### Requirement
Filter the entries down to the lines containing "конфлікті", and copy those lines.

### Task data
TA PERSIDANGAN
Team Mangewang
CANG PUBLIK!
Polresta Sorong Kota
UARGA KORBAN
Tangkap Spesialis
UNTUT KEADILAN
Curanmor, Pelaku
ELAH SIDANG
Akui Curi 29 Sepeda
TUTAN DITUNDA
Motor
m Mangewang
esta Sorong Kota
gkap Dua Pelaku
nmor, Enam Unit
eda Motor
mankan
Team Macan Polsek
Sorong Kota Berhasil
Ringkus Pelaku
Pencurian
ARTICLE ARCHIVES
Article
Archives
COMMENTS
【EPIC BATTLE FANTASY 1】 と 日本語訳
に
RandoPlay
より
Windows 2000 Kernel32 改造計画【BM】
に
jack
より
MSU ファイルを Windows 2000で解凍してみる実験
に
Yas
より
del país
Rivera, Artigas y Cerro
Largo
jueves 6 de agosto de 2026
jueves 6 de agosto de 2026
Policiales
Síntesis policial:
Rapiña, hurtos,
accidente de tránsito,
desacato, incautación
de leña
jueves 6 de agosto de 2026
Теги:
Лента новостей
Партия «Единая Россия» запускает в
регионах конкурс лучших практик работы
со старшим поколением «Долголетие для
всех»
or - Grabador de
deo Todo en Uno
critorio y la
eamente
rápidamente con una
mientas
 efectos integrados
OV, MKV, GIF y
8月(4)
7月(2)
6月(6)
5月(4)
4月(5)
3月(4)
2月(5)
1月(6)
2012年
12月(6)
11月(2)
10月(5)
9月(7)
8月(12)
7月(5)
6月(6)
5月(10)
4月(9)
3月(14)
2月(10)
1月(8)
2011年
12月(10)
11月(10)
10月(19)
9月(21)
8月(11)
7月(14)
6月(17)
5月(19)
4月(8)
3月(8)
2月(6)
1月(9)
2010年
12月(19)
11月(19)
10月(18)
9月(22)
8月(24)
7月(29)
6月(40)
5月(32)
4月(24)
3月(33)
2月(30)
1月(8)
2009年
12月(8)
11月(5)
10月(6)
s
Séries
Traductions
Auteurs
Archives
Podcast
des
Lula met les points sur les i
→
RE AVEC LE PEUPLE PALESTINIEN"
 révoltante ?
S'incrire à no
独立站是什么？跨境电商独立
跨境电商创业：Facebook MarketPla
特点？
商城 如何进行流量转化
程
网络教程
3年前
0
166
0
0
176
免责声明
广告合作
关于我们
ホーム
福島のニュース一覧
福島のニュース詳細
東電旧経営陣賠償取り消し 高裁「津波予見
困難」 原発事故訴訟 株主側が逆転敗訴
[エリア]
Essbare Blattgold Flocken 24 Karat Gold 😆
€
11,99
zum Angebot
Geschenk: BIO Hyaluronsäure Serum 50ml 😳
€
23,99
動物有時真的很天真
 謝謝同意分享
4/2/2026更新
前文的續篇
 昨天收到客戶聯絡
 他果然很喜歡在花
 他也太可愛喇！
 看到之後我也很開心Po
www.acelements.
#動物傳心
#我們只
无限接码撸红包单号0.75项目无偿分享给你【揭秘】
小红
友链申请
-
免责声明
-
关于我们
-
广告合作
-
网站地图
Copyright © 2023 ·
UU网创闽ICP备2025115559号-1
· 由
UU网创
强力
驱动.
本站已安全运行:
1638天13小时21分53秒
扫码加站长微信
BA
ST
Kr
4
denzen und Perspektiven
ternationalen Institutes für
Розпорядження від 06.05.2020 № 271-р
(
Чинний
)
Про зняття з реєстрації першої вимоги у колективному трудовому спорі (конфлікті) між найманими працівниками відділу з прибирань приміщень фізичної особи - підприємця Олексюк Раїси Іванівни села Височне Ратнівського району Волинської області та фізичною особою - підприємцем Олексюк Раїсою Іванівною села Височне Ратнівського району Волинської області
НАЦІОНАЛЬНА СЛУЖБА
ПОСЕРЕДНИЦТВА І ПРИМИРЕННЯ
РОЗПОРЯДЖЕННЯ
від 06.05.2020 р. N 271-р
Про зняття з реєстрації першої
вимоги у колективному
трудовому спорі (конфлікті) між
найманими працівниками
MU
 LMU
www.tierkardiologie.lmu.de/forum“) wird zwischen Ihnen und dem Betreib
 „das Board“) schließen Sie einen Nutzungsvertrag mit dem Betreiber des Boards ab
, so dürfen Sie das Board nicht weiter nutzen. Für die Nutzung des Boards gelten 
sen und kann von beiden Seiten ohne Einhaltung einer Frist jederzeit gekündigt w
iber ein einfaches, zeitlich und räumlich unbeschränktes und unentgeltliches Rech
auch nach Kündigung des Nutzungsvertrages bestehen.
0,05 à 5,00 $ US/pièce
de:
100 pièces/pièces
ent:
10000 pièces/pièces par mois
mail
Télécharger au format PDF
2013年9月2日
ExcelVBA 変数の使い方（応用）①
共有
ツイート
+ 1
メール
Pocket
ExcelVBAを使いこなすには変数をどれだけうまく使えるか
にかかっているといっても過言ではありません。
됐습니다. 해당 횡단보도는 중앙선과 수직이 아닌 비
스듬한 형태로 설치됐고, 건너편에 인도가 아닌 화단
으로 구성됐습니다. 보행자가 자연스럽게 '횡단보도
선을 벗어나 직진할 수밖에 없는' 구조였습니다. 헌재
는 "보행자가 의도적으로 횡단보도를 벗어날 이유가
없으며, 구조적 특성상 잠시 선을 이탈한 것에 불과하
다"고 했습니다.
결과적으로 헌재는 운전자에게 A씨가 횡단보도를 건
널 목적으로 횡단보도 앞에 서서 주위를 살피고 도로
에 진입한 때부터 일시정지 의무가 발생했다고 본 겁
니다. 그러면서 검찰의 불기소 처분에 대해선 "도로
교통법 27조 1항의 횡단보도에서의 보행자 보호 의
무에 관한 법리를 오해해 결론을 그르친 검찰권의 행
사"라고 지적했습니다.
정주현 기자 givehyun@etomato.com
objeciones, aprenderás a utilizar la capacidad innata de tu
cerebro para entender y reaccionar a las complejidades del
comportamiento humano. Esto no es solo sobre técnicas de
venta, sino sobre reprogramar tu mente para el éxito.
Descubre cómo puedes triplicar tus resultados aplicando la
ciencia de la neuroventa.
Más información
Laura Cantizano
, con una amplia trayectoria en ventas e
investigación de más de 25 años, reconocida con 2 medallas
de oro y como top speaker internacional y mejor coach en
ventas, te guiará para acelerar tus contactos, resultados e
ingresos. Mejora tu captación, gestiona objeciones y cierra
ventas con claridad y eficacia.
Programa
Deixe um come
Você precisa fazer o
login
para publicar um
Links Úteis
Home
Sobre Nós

### Exercise answer
Про зняття з реєстрації першої вимоги у колективному трудовому спорі (конфлікті) між найманими працівниками відділу з прибирань приміщень фізичної особи - підприємця Олексюк Раїси Іванівни села Височне Ратнівського району Волинської області та фізичною особою - підприємцем Олексюк Раїсою Іванівною села Височне Ратнівського району Волинської області
трудовому спорі (конфлікті) між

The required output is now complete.